-- WORK REQUIRED --
State how many lines in the items contain the string "prace". Matching is case-sensitive. Reply with the number only.

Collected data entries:

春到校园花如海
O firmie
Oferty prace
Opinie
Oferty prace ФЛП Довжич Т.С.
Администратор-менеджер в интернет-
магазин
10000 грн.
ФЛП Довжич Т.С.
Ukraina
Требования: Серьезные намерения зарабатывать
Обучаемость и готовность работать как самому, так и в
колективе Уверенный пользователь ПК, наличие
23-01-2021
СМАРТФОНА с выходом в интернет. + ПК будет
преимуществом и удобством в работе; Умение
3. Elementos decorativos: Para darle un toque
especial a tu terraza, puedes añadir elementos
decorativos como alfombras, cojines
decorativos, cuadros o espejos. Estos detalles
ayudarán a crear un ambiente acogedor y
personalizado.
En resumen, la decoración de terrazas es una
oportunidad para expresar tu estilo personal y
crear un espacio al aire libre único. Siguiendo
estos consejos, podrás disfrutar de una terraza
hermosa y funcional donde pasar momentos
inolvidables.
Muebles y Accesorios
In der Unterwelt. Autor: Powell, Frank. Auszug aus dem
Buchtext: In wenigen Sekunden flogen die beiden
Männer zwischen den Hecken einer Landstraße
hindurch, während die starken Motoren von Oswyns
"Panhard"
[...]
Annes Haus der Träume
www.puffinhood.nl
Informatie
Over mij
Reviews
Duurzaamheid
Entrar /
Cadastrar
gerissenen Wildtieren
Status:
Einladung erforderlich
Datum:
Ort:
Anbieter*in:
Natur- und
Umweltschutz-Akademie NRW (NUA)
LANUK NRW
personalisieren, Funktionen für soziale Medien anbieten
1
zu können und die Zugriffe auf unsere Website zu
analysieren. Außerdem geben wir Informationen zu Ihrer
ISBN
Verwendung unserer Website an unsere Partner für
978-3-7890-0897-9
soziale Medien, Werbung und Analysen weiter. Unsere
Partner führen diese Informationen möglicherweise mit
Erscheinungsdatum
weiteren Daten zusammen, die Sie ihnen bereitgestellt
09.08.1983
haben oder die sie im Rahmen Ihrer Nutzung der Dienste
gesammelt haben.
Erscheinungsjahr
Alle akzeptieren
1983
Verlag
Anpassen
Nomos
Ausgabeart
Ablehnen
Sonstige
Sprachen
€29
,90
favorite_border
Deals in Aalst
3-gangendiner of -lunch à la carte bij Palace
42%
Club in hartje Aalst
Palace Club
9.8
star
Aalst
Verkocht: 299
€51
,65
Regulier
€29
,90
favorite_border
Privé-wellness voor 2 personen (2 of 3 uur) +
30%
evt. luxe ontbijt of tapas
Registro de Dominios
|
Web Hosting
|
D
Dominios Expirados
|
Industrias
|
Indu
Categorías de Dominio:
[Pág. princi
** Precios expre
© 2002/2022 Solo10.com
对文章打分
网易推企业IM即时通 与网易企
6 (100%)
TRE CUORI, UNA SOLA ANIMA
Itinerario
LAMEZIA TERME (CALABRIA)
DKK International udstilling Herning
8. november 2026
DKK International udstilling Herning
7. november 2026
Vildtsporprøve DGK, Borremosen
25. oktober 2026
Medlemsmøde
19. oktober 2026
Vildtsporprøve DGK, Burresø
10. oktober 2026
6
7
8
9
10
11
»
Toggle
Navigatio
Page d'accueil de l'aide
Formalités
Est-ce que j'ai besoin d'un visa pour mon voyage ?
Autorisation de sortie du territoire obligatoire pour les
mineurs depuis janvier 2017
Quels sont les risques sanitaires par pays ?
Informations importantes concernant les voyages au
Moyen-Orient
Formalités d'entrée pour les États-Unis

-- OUTPUT BELOW --
2